Maxun

WarnAudited by ClawScan on May 10, 2026.

Overview

The Maxun integration is mostly purpose-aligned, but it asks users to enable unrestricted no-confirmation shell execution and its helper script can execute a local .env file.

Only install this if you trust the Maxun account integration and can keep exec permissions constrained. Avoid the suggested full/no-confirmation exec setup, do not run it from directories with untrusted `.env` files, and verify that any `MAXUN_BASE_URL` points to a trusted Maxun endpoint.

Findings (4)

Artifact-based informational review of SKILL.md, metadata, install specs, static scan signals, and capability signals. ClawScan does not execute the skill or run runtime probes.

High

#ASI02: Tool Misuse and Exploitation

What this means

If applied, the agent may be able to run shell commands without asking, increasing the impact of mistakes or prompt-injection attempts.

Why it was flagged

The setup instructions ask users to grant full shell execution with confirmations disabled. That is broader than the skill’s narrow Maxun API actions require.

Skill content

"exec": { "host": "gateway", "security": "full", "ask": "off" }

Recommendation

Do not enable global full/no-confirmation exec for this skill. Use a narrowly scoped command wrapper or keep approval prompts on for shell execution.

High

#ASI05: Unexpected Code Execution

What this means

Running the Maxun command from a directory containing an untrusted `.env` file could execute code on the user’s machine.

Why it was flagged

The helper script automatically sources `.env` from the current directory. In shell, `source .env` can execute arbitrary shell code, not just load variables.

Skill content

if [ -f .env ]; then
  set -a
  source .env
  set +a
fi

Recommendation

Avoid sourcing arbitrary `.env` files.
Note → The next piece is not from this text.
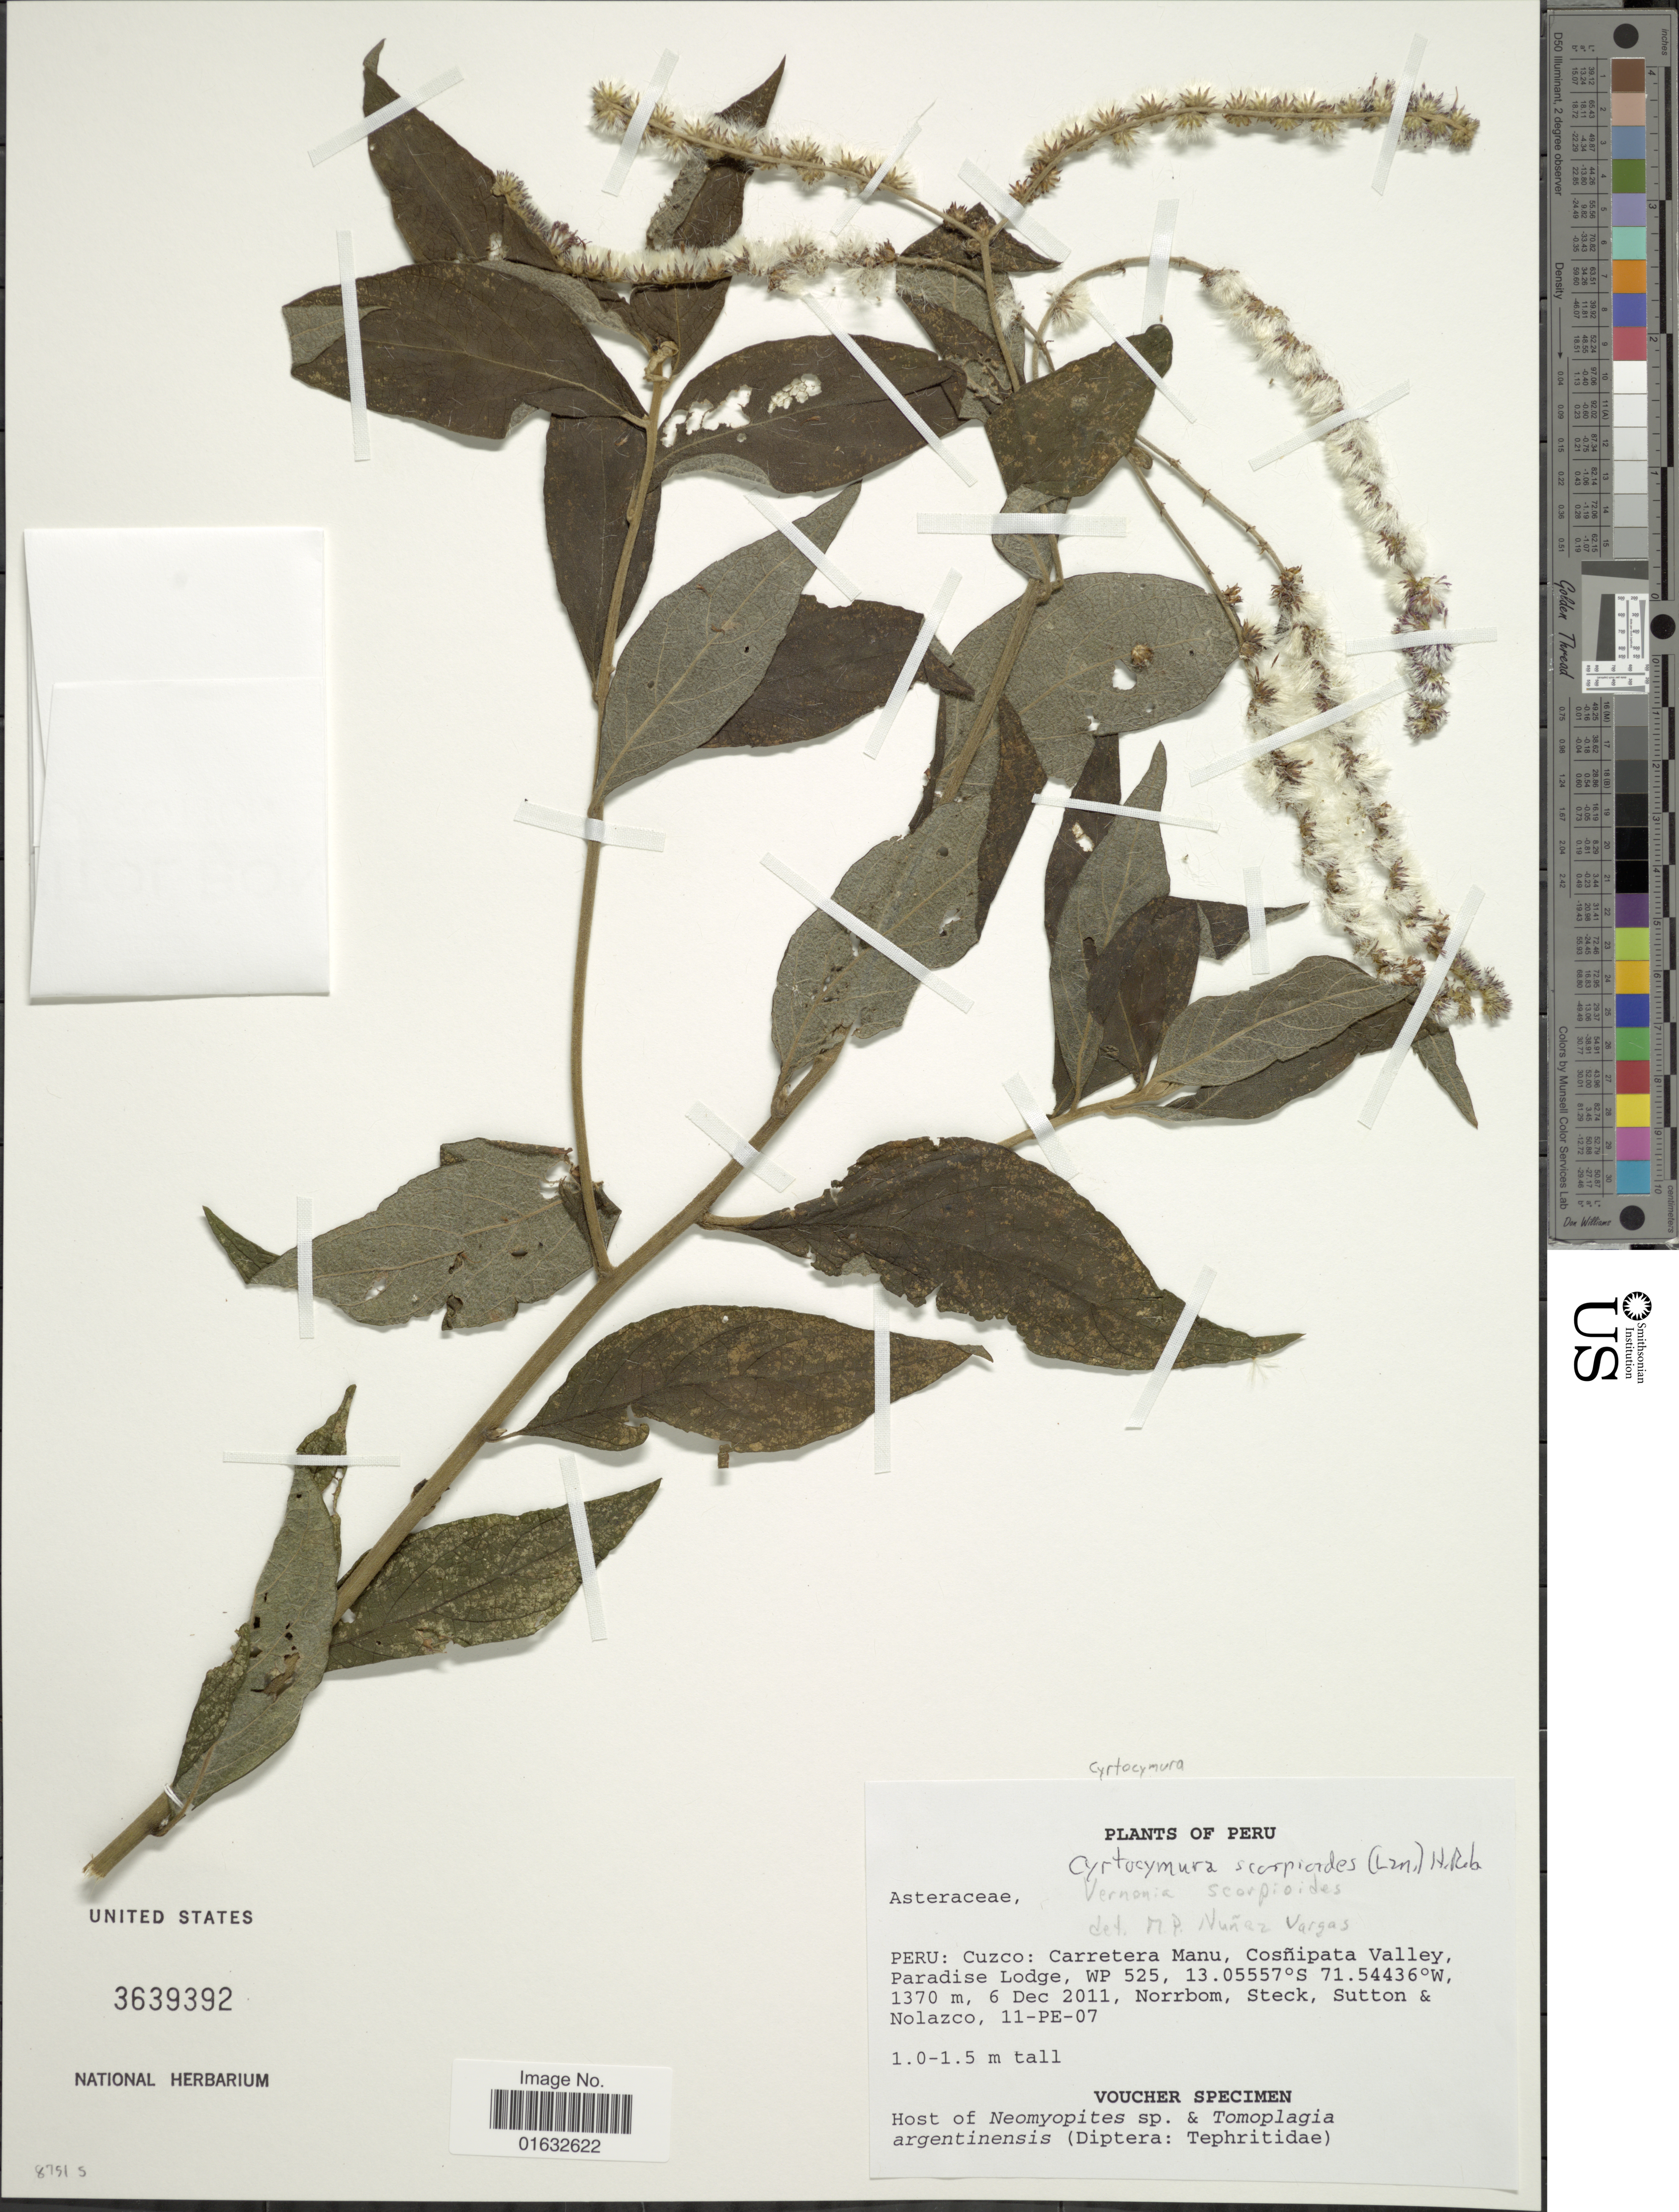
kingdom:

Load only trusted configuration from a fixed path, or parse simple key/value lines without executing shell syntax.

Medium

#ASI03: Identity and Privilege Abuse

What this means

A misconfigured or malicious environment could cause the Maxun API key to be sent somewhere other than the intended Maxun service.

Why it was flagged

The script sends the Maxun API key to a configurable base URL. This can be legitimate for self-hosting, but it is not declared in the metadata and, combined with local `.env` sourcing, could redirect the key to an unintended endpoint.

Skill content

BASE_URL="${MAXUN_BASE_URL:-https://app.maxun.dev}"
API_KEY="${MAXUN_API_KEY:-}"
AUTH_HEADER="x-api-key: $API_KEY"
...
curl -sf -H "$AUTH_HEADER" ... "$BASE_URL$1"

Recommendation

Only use a trusted `MAXUN_BASE_URL`, document it clearly, and consider validating the destination or requiring explicit user approval when it is not the default Maxun URL.

Low

#ASI03: Identity and Privilege Abuse

What this means

The skill can act on the user’s Maxun account within whatever permissions the API key grants.

Why it was flagged

The skill requires a Maxun API key, which is expected for listing and running robots through the Maxun API.

Skill content

requires:
  env:
    - MAXUN_API_KEY
...
primaryEnv: MAXUN_API_KEY

Recommendation

Use a dedicated, least-privilege Maxun API key if available, and revoke it if the skill is no longer needed.